Prof. Dr. Cem Bozşahin of METU Cognitive Science Department will be giving a talk on April 4th (Friday). Below you can find the title and the abstract of his talk. If you are planning to attend this talk, please send a reply to me as soon as possible with an indication of what would be a good time for you, so that I can arrange a suitable room and time for the talk:
E-mail address: aeminorhan at gmail com
“What do we parse when we parse?” by Prof. Dr. Cem Bozşahin, METU Cognitive Science Department
We parse strings of course, but what are in the strings? Words (known or unknown), affixes, clitics, tones, pitch contours, pitch accents, stress, syllables, interjections, noise and perhaps more. The amazing aspect is that parsing is almost like a reflex (try turning it off if you are a skeptic), and interpretation of the string (right or wrong) is immediate.
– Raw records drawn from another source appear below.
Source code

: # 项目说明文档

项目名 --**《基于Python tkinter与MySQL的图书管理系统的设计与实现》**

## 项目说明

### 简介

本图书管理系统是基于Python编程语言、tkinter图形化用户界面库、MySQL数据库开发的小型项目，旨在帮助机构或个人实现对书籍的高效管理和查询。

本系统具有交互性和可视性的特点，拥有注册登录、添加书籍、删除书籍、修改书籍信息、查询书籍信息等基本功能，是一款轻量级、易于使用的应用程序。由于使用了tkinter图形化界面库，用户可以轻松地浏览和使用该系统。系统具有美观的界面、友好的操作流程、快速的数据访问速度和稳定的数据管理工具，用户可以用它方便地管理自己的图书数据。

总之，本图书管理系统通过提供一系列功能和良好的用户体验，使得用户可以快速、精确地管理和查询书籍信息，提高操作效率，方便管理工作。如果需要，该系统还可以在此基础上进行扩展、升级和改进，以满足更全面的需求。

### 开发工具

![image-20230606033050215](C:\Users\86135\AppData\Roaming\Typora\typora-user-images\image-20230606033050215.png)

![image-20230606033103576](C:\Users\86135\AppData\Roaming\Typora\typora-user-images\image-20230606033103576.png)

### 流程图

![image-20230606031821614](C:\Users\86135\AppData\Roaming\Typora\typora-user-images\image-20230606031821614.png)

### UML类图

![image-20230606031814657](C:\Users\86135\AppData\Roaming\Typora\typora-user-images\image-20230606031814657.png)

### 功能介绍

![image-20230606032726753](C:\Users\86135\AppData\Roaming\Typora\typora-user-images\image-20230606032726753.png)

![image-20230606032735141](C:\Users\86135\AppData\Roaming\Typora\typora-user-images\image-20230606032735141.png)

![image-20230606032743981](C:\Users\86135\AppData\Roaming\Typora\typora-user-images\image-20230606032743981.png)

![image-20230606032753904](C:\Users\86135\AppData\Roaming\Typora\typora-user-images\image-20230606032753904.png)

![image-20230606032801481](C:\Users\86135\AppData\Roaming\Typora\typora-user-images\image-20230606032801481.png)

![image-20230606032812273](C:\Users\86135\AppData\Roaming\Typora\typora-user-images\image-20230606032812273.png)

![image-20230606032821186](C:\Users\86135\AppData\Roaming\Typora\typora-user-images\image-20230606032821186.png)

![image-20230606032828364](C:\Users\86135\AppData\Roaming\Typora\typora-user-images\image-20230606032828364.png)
Linguistic theories have to come to grips with these facts for their notion of computation to be acceptable by computationalist standards: fast, efficient, simple, effortless, robust, transparent and experience-driven processing. Computationalists on the other hand should realise that this is not possible without something turning the whole affair into a very guided search problem for the child, i.e. a bias, and linguists think that’s the principles of universal grammar.
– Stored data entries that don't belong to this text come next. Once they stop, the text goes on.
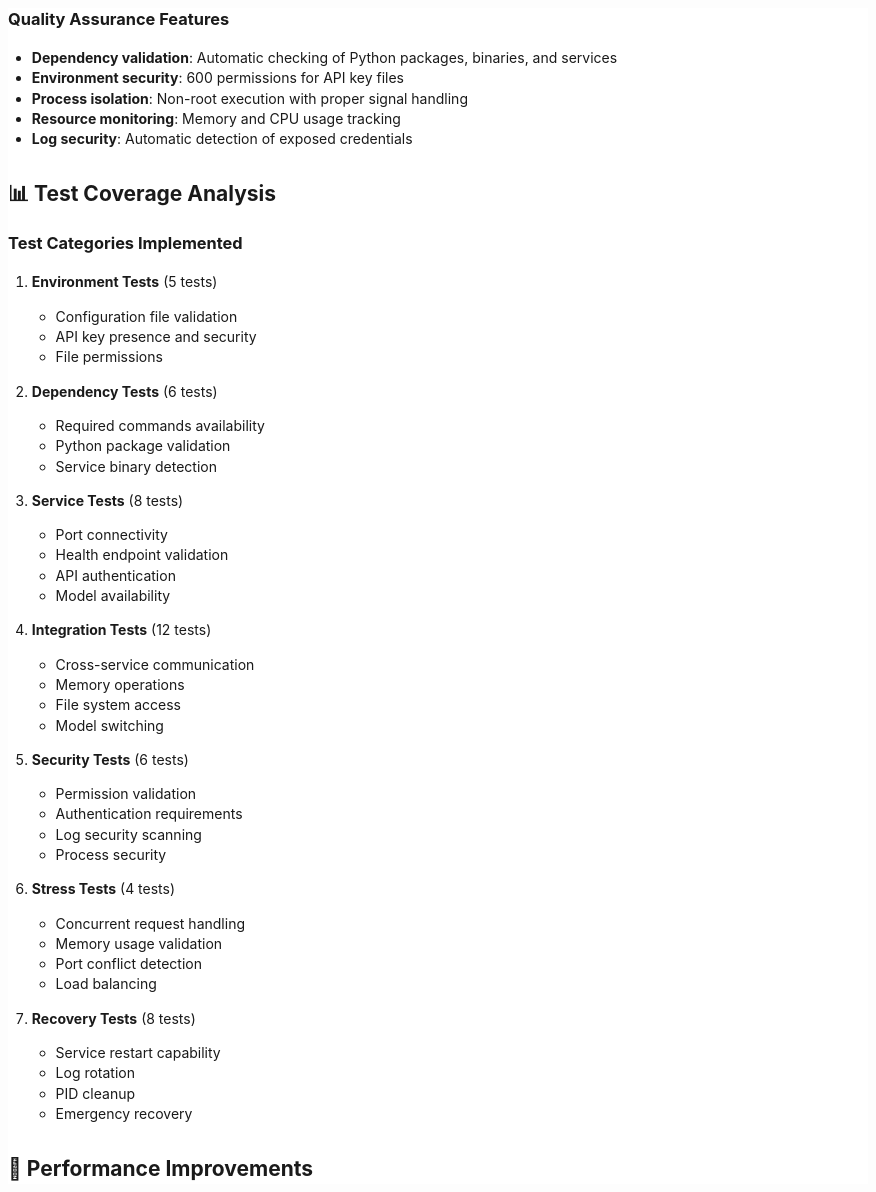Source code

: ### Quality Assurance Features
- **Dependency validation**: Automatic checking of Python packages, binaries, and services
- **Environment security**: 600 permissions for API key files
- **Process isolation**: Non-root execution with proper signal handling
- **Resource monitoring**: Memory and CPU usage tracking
- **Log security**: Automatic detection of exposed credentials

## 📊 Test Coverage Analysis

### Test Categories Implemented
1. **Environment Tests** (5 tests)
   - Configuration file validation
   - API key presence and security
   - File permissions

2. **Dependency Tests** (6 tests)
   - Required commands availability
   - Python package validation
   - Service binary detection

3. **Service Tests** (8 tests)
   - Port connectivity
   - Health endpoint validation
   - API authentication
   - Model availability

4. **Integration Tests** (12 tests)
   - Cross-service communication
   - Memory operations
   - File system access
   - Model switching

5. **Security Tests** (6 tests)
   - Permission validation
   - Authentication requirements
   - Log security scanning
   - Process security

6. **Stress Tests** (4 tests)
   - Concurrent request handling
   - Memory usage validation
   - Port conflict detection
   - Load balancing

7. **Recovery Tests** (8 tests)
   - Service restart capability
   - Log rotation
   - PID cleanup
   - Emergency recovery

## 🚀 Performance Improvements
In this talk, I will briefly describe what Combinatory Categorial Grammar (CCG) offers to conceive theory of competence and performance in a single package. Unlike multi-structural theories, and somewhat unexpectedly, it suggests that anything that bears on compositional semantics of strings can be reflected on lexicalized syntactic types as long as we conceive the types as things that are ultimately semantic in nature. It claims that human languages are type dependent, rather than structure dependent. Hence all these aspects are assumed to be diverse semantic constraints on a single dynamic aspect of grammar, its syntactic types. The theory suggests novel alternatives to perennial linguistic problems, such as unbounded extraction, crossing dependencies and flexible constituency, and to computational problems such as efficient parsing under ambiguity and learning. Its computational tractability and learnability make it a good candidate for wide-coverage parsing.